▸ PROBLEM DETAILS
Pick each line containing the word "Συμβουλίου" out of the data below.

*** PROVIDED INFORMATION Section Begins ***

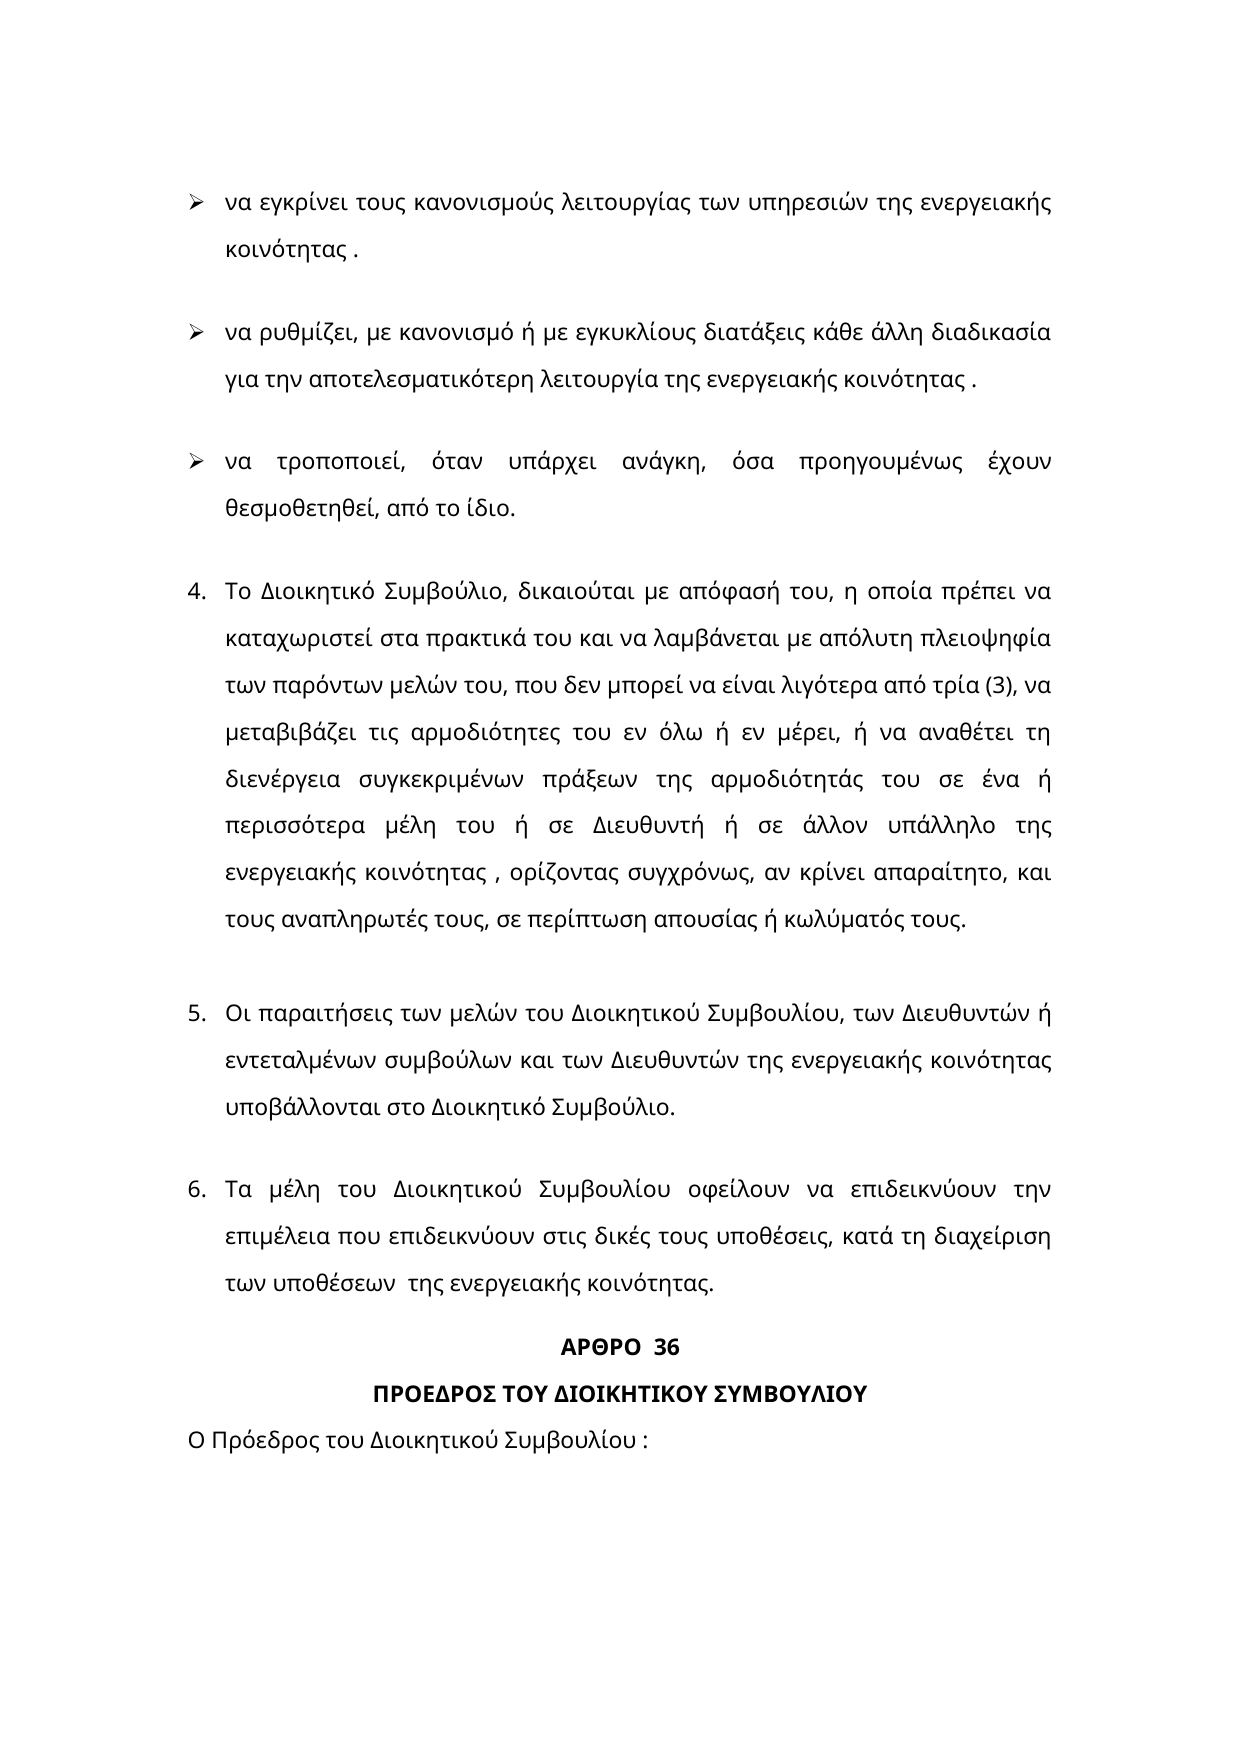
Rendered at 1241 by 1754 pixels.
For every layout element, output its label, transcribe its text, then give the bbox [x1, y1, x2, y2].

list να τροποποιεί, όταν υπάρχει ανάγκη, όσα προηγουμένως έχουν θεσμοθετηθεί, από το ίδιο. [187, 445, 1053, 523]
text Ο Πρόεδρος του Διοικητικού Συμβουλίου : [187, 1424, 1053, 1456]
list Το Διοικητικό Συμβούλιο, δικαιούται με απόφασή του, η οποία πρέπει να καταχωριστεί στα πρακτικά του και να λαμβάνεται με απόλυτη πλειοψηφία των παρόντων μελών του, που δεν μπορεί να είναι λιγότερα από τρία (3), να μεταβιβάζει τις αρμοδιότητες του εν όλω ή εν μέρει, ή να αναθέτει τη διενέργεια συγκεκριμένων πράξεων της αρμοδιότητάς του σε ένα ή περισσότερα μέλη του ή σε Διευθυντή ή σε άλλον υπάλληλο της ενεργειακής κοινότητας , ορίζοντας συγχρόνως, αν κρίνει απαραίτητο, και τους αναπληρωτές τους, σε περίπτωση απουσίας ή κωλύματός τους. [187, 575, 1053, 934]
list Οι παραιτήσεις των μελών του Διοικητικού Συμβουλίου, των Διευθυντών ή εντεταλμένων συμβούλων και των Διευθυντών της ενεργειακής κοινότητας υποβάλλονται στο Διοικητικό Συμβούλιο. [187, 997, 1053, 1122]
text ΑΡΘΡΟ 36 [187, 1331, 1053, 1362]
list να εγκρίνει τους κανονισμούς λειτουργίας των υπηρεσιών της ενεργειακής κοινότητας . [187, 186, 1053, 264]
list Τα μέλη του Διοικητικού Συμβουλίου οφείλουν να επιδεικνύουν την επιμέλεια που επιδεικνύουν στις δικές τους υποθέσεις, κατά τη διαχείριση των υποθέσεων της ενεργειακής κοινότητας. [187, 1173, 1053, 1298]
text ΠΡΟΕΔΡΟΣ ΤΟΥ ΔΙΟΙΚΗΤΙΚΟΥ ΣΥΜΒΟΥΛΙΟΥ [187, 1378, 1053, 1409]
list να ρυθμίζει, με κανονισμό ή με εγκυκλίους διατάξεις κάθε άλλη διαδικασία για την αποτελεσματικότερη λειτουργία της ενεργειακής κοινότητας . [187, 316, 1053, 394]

*** PROVIDED INFORMATION Section Ends ***
*** PROVIDED INFORMATION Section Begins ***

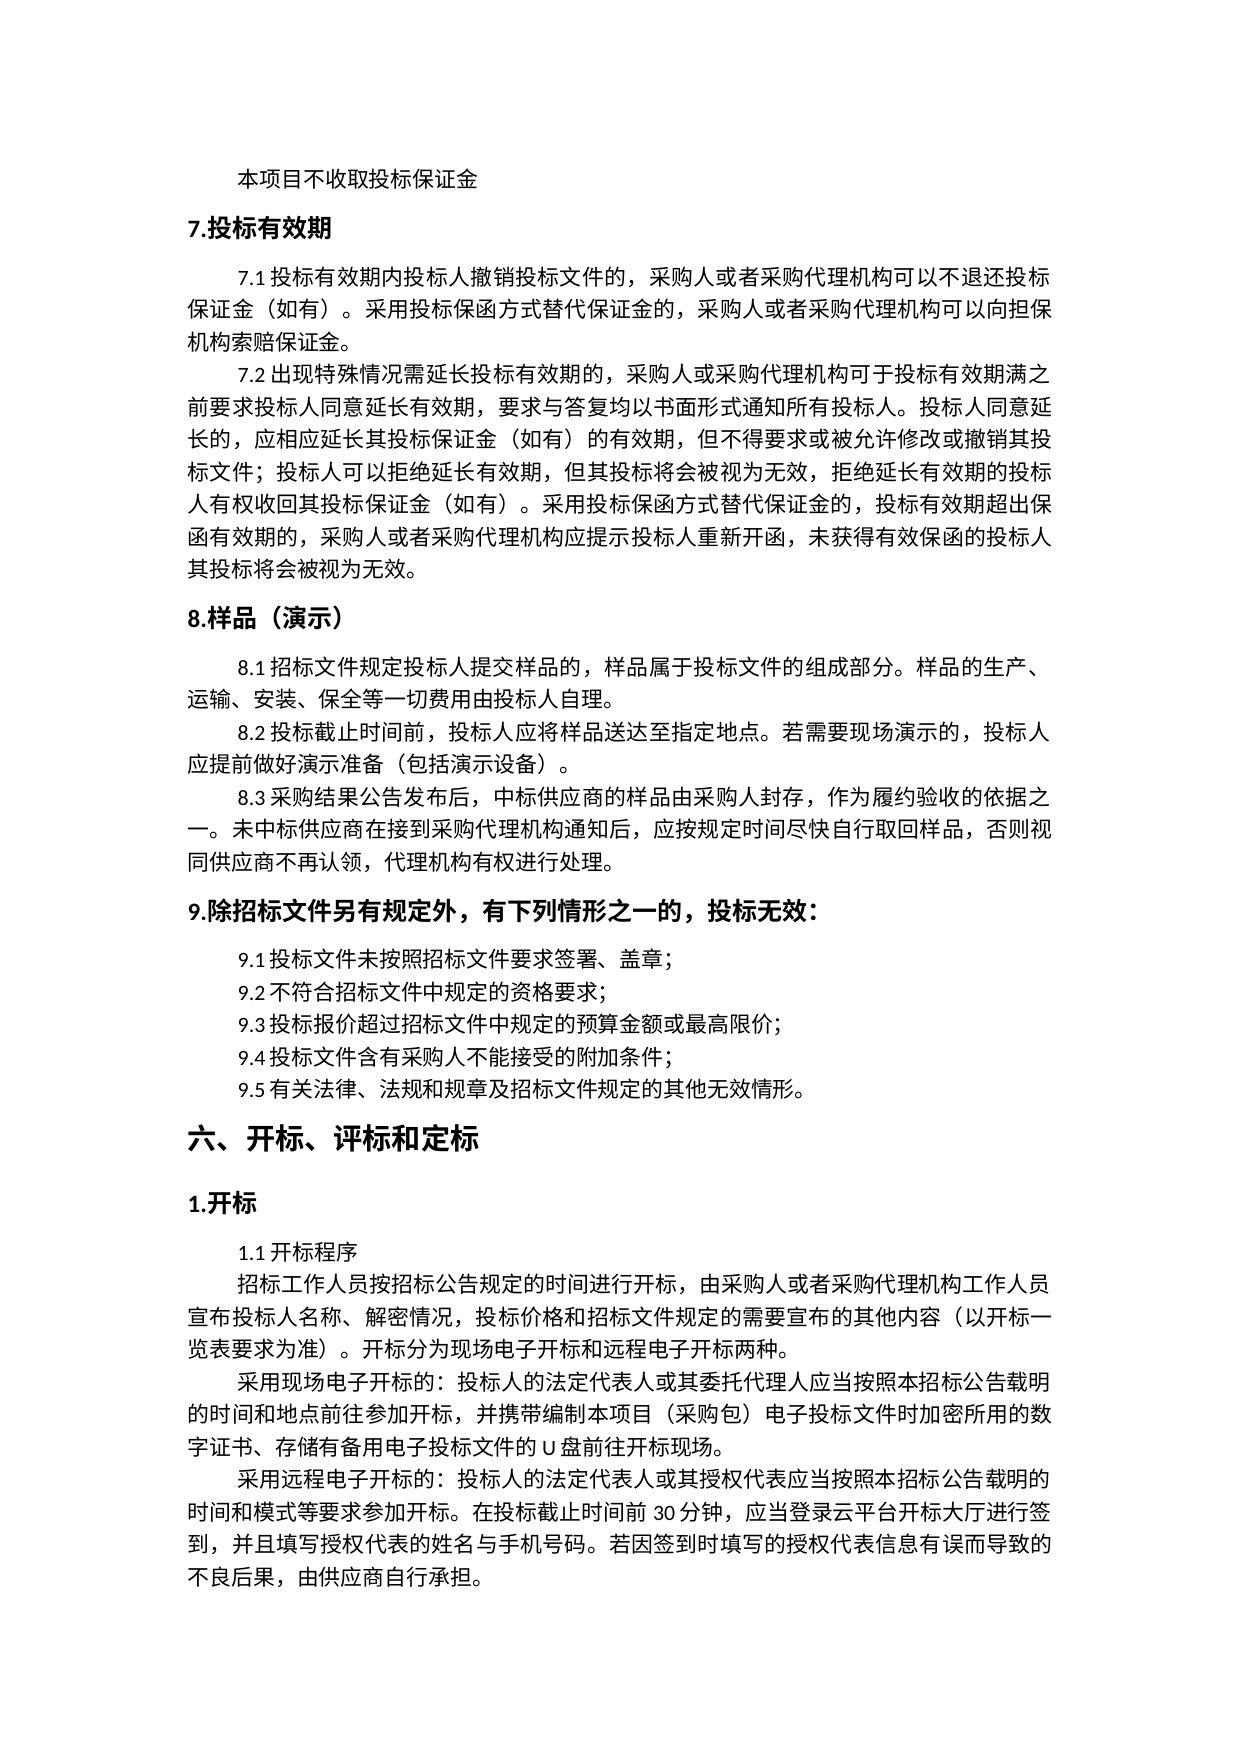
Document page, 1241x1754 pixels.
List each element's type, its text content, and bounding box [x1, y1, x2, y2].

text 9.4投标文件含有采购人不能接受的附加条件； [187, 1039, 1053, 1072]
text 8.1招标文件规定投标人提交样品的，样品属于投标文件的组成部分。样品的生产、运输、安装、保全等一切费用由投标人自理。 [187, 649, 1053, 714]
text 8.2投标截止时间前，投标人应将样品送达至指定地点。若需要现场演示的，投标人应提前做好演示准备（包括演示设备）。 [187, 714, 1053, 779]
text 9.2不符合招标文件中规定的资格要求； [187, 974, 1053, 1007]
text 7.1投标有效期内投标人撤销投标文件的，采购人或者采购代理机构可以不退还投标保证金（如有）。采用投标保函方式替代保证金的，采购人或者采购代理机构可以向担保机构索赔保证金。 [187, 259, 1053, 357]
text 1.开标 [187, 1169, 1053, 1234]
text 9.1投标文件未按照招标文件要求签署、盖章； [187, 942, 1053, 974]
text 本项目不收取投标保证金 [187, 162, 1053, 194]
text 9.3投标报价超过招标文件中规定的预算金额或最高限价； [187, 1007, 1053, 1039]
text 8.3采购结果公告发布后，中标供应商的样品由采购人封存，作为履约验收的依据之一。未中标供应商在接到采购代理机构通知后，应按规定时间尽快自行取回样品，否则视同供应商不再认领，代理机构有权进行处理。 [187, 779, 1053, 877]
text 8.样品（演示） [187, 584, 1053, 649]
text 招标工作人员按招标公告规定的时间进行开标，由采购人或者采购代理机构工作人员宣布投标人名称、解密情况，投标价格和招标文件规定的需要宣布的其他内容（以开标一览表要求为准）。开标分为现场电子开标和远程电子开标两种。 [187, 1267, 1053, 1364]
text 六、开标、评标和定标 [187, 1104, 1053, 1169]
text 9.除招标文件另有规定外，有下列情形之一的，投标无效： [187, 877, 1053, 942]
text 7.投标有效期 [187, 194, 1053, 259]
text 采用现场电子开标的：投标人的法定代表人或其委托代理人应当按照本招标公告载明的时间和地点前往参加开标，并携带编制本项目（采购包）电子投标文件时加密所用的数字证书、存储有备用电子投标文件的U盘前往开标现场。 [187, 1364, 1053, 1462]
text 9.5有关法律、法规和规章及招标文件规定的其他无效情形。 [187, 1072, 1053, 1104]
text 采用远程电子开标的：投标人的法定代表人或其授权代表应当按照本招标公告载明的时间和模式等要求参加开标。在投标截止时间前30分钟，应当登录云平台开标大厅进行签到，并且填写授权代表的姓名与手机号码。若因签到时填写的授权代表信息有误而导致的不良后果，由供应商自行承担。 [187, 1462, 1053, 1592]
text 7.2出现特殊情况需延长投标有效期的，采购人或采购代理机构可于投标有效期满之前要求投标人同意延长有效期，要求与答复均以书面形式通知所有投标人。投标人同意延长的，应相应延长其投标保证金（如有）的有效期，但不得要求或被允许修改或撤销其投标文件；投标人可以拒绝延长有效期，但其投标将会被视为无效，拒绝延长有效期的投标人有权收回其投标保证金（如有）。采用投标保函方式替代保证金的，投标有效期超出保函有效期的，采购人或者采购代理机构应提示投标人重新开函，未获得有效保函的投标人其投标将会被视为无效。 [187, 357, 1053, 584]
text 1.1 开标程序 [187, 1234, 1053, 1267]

*** PROVIDED INFORMATION Section Ends ***

▸ SOLUTION TO THE EXERCISE
text Ο Πρόεδρος του Διοικητικού Συμβουλίου : [187, 1424, 1053, 1456]
list Οι παραιτήσεις των μελών του Διοικητικού Συμβουλίου, των Διευθυντών ή εντεταλμένων συμβούλων και των Διευθυντών της ενεργειακής κοινότητας υποβάλλονται στο Διοικητικό Συμβούλιο. [187, 997, 1053, 1122]
list Τα μέλη του Διοικητικού Συμβουλίου οφείλουν να επιδεικνύουν την επιμέλεια που επιδεικνύουν στις δικές τους υποθέσεις, κατά τη διαχείριση των υποθέσεων της ενεργειακής κοινότητας. [187, 1173, 1053, 1298]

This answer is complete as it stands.